»»
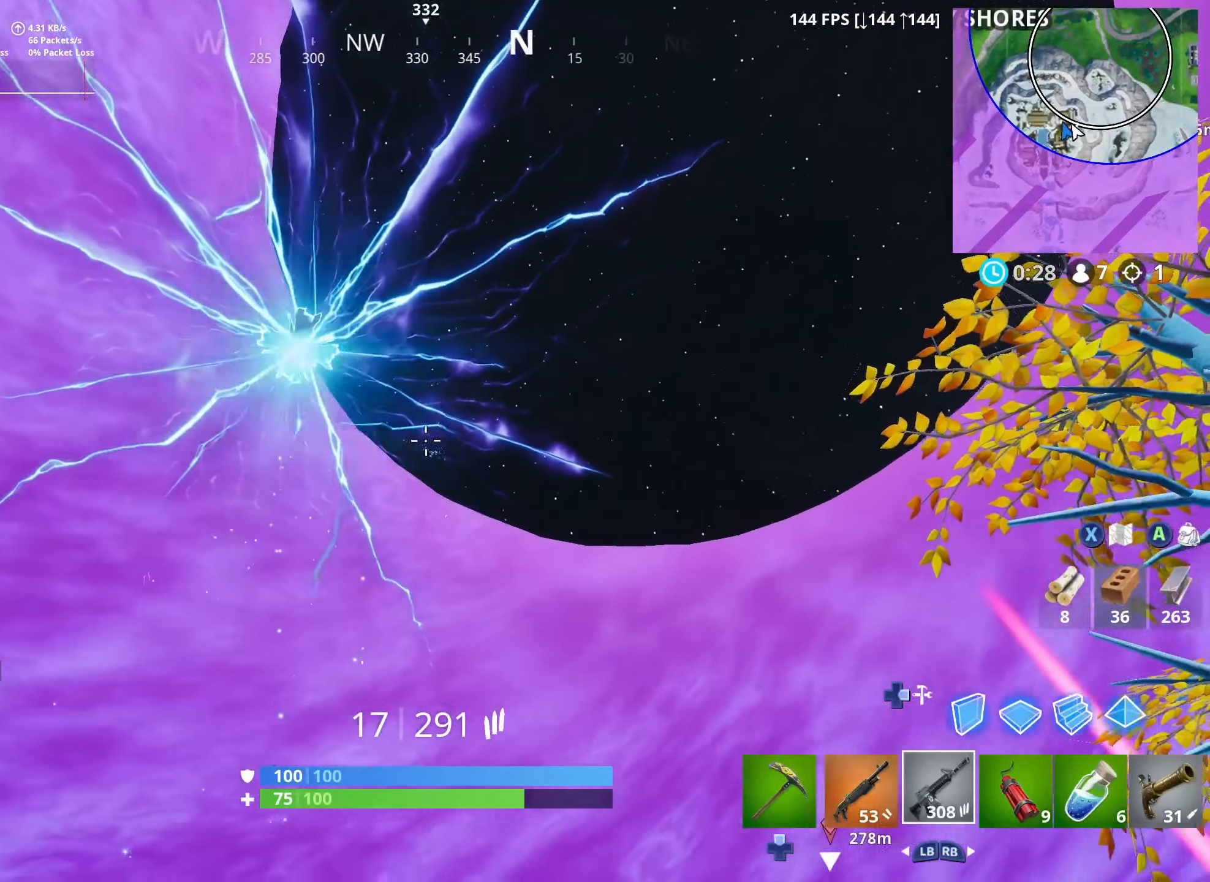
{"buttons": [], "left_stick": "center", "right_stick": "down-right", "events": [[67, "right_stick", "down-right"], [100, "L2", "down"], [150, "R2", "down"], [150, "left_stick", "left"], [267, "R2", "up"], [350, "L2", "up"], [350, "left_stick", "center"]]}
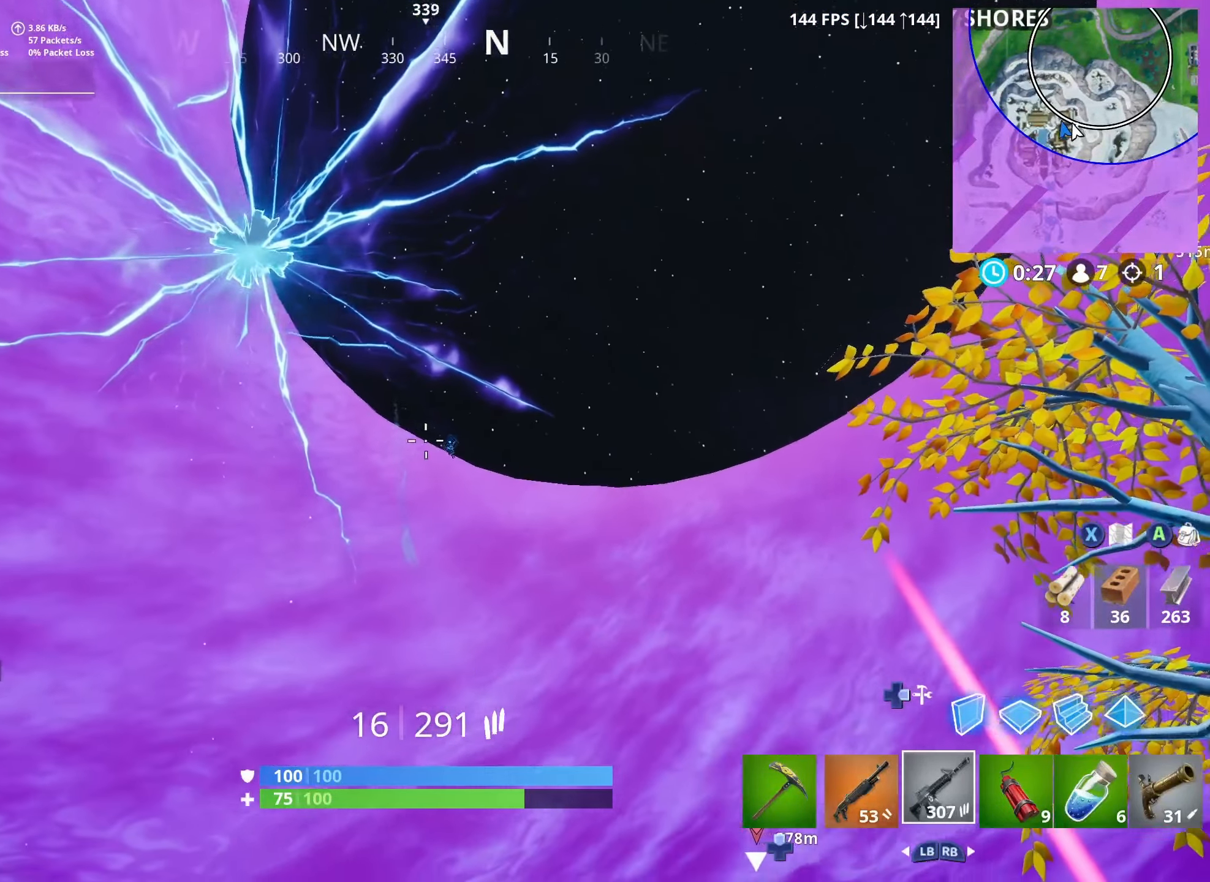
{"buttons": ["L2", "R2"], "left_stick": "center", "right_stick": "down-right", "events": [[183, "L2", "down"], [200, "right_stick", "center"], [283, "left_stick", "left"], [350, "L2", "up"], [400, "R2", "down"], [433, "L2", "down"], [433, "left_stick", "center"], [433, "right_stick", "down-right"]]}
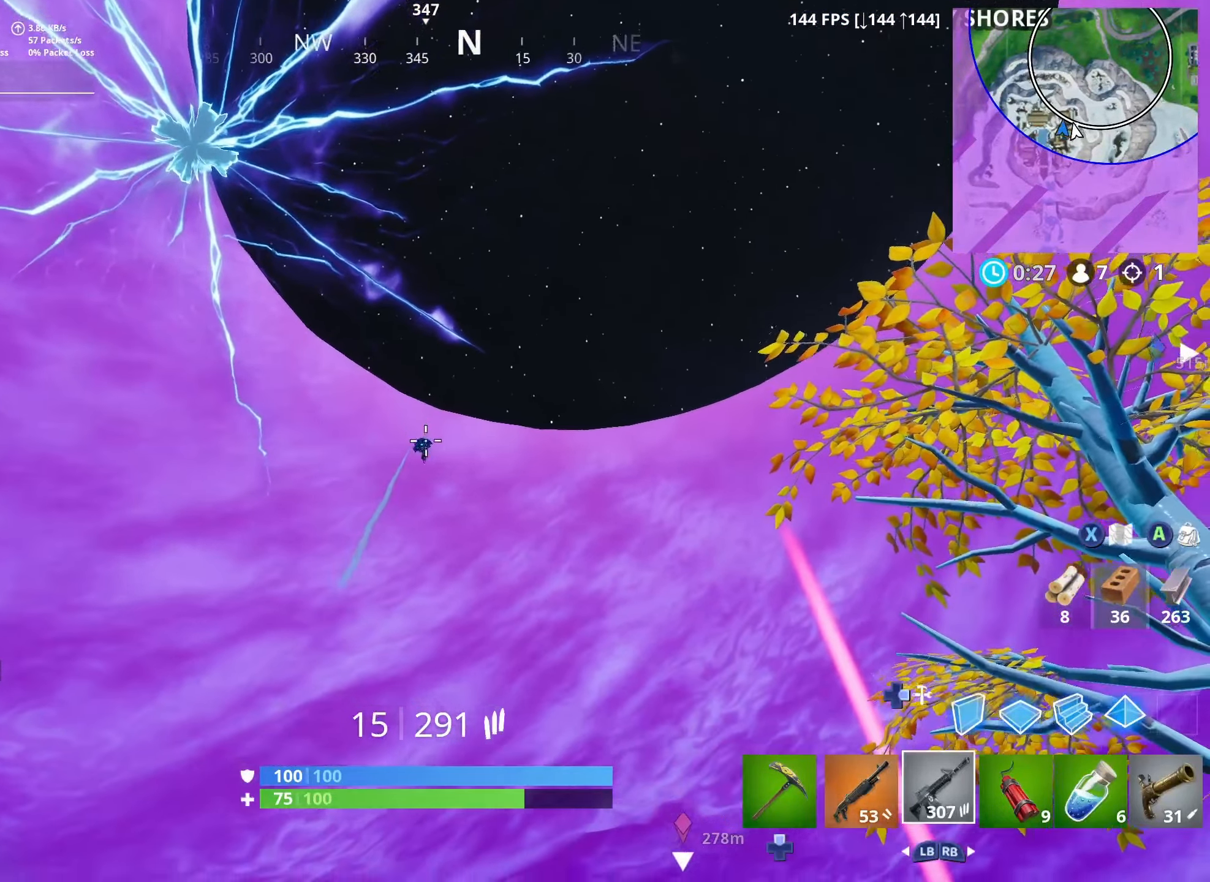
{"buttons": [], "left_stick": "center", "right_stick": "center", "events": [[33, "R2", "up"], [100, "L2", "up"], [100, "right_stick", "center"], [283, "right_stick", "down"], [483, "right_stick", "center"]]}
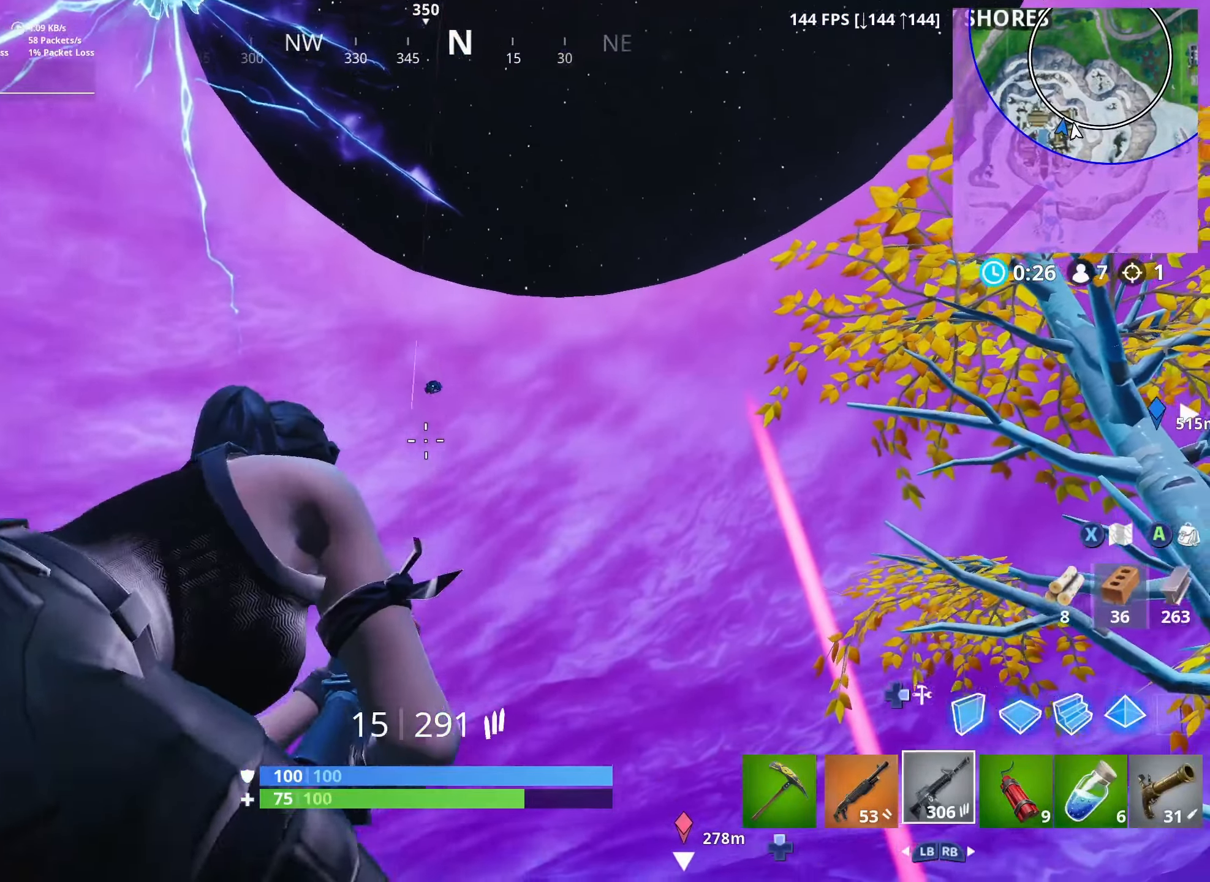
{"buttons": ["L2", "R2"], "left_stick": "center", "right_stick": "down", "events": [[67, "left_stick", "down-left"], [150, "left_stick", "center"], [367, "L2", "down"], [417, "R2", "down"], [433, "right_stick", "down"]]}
««
**EXERCISE:**
Copy the material shown above in full and exactly. Skip the pictures.

**SOLVED EXERCISE:**
{"buttons": [], "left_stick": "center", "right_stick": "down-right", "events": [[67, "right_stick", "down-right"], [100, "L2", "down"], [150, "R2", "down"], [150, "left_stick", "left"], [267, "R2", "up"], [350, "L2", "up"], [350, "left_stick", "center"]]}
{"buttons": ["L2", "R2"], "left_stick": "center", "right_stick": "down-right", "events": [[183, "L2", "down"], [200, "right_stick", "center"], [283, "left_stick", "left"], [350, "L2", "up"], [400, "R2", "down"], [433, "L2", "down"], [433, "left_stick", "center"], [433, "right_stick", "down-right"]]}
{"buttons": [], "left_stick": "center", "right_stick": "center", "events": [[33, "R2", "up"], [100, "L2", "up"], [100, "right_stick", "center"], [283, "right_stick", "down"], [483, "right_stick", "center"]]}
{"buttons": ["L2", "R2"], "left_stick": "center", "right_stick": "down", "events": [[67, "left_stick", "down-left"], [150, "left_stick", "center"], [367, "L2", "down"], [417, "R2", "down"], [433, "right_stick", "down"]]}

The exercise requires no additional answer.